High Street, E. side

b (11). The Red Cow Inn, house and barn, about ½ m. N.E. by N. of the church. The House was built probably in the 15th century, but in the 17th century the first floor was inserted and the whole structure altered. There is a low modern addition on the E. side. Inside the building, in the roof, S. of the central chimney-stack, there is an original steeply cambered tie-beam.

The Barn, S. of the inn, is of three aisled bays, and probably of the 15th century. The cambered tie-beams have curved braces.

b (12). Cottage, 75 yards S. of (11). The roof is half-hipped at each end. The original central chimney-stack has two square shafts with indented angles.

b (13).
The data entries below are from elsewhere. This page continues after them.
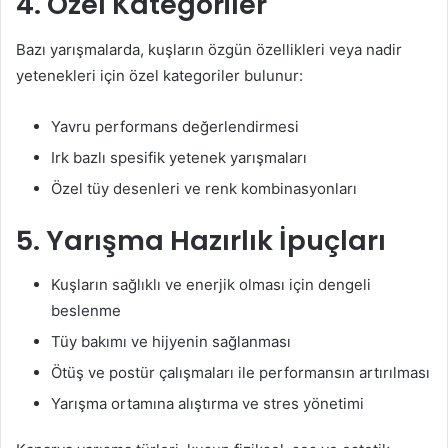
4. Özel Kategoriler
Bazı yarışmalarda, kuşların özgün özellikleri veya nadir
yetenekleri için özel kategoriler bulunur:
Yavru performans değerlendirmesi
Irk bazlı spesifik yetenek yarışmaları
Özel tüy desenleri ve renk kombinasyonları
5. Yarışma Hazırlık İpuçları
Kuşların sağlıklı ve enerjik olması için dengeli
beslenme
Tüy bakımı ve hijyenin sağlanması
Ötüş ve postür çalışmaları ile performansın artırılması
Yarışma ortamına alıştırma ve stres yönetimi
Cottage, 100 yards S. of (12), is of one storey. The original central chimney-stack has one shaft, set diagonally.

b (14). Cottage, two tenements, 100 yards S. of (13), is of two storeys with attics.

Broad Green, W. side

b (15). Cottage, two tenements, about ¾ m. N.W. of the church.

b (16). Cottage, 80 yards N. of (15). Some original iron casements remain.


b (17). Gentleman's Farm, house, barns and sheds, 60 yards N. of (16). The House has an 18th-century addition, making the plan L-shaped. It was much altered, and partly rebuilt with brick in the 19th century.

The Barns and cow-sheds, S. of the house, are weather-boarded, and probably of the 17th century.

(18). Cottage, 60 yards N.E. of (17), has an original central chimney-stack with diagonal pilasters. A few original iron casements remain.

b (19). Cottage, two tenements, 40 yards N.E. of (18). A few of the windows have old iron casements.

b (20). Cottage; two tenements, N. of (19).

Crawley End, W. side

a (21). Cottage, nearly 1 m. N.N.W. of the church. The upper storey projects at the E. end.

a (22). Cottage, 110 yards N.E. of (21). The original chimney-stack is of cross-shaped plan.

a (23). Cottage, 40 yards N.E. of (22). The original central chimney-stack has one square shaft, set diagonally.

E. side

a (24). Cottage, two tenements, 100 yards S. of (23). Some of the windows have old iron casements.


a (25). Cottage, two tenements, W. of (24). Some old iron casements remain.


a (26). Cottage, two tenements, S. of Mill Causeway, about 1 m. N. by W. of the church.

Building End, N. side:—

b (27). House, on the S. side of the road, about ¾ m. S.W. of the church, was built probably c. 1710 on an L-shaped plan, with the wings extending towards the E. and S. The doors and windows have plain solid frames, and the windows have old iron casements.

b (28). Cottage, 60 yards N.W. of (27).